What is being asked: Could you please transcribe the data exactly, without the pictures?

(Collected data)
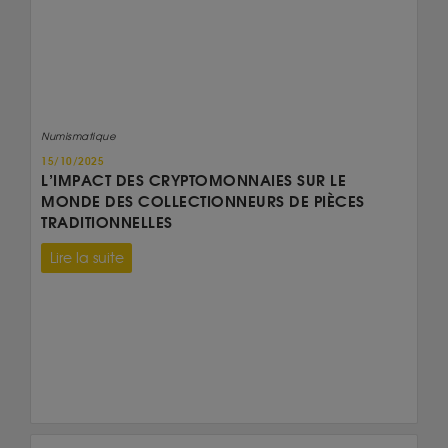
Numismatique
15/10/2025
L’IMPACT DES CRYPTOMONNAIES SUR LE
MONDE DES COLLECTIONNEURS DE PIÈCES
TRADITIONNELLES
Lire la suite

Finished exercise:
Numismatique
15/10/2025
L’IMPACT DES CRYPTOMONNAIES SUR LE
MONDE DES COLLECTIONNEURS DE PIÈCES
TRADITIONNELLES
Lire la suite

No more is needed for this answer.